#### To be done:
Retype the stretch of records below from their start through the line that contains "exposure: black level correction 0.001, exposure", keeping every line the same.

Data listing:

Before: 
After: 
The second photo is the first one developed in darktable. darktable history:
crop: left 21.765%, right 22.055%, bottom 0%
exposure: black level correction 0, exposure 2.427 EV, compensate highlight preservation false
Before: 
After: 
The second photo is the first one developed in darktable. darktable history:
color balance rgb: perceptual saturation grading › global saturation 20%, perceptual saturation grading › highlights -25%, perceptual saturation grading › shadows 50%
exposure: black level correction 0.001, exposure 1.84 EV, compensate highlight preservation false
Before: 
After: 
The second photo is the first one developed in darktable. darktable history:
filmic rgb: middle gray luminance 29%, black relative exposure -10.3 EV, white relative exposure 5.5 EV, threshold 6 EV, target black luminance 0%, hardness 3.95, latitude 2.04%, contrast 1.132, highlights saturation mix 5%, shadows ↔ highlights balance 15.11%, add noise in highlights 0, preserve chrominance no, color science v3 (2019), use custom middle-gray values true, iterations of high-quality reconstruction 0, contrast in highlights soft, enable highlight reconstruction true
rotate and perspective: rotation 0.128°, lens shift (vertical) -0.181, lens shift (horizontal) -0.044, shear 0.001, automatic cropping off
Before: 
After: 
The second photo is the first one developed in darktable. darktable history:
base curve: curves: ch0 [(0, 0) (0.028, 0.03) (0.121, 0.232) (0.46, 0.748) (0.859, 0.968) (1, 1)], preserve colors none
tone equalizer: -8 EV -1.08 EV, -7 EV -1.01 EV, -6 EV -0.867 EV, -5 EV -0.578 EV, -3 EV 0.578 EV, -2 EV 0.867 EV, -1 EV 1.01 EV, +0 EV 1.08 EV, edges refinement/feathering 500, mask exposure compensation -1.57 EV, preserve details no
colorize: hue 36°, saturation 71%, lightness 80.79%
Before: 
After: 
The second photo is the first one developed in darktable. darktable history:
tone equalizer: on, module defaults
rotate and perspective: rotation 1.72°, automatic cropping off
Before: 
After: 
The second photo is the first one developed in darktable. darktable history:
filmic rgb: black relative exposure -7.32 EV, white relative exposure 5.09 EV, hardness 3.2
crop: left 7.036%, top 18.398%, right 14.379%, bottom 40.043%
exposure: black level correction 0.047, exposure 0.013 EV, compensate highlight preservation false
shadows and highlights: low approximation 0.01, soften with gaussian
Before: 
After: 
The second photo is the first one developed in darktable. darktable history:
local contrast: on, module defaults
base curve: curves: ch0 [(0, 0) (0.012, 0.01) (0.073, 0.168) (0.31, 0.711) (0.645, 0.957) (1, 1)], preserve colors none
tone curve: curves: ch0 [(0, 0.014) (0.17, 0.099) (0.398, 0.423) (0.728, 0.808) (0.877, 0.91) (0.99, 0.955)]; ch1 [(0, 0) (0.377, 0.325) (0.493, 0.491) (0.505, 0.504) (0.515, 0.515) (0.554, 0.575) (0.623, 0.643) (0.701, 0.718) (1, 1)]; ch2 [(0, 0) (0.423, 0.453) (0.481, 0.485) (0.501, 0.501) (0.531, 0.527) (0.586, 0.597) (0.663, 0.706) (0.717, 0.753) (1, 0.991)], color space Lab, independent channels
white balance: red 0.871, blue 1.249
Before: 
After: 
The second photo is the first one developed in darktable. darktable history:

#### Reply:
Before: 
After: 
The second photo is the first one developed in darktable. darktable history:
crop: left 21.765%, right 22.055%, bottom 0%
exposure: black level correction 0, exposure 2.427 EV, compensate highlight preservation false
Before: 
After: 
The second photo is the first one developed in darktable. darktable history:
color balance rgb: perceptual saturation grading › global saturation 20%, perceptual saturation grading › highlights -25%, perceptual saturation grading › shadows 50%
exposure: black level correction 0.001, exposure 1.84 EV, compensate highlight preservation false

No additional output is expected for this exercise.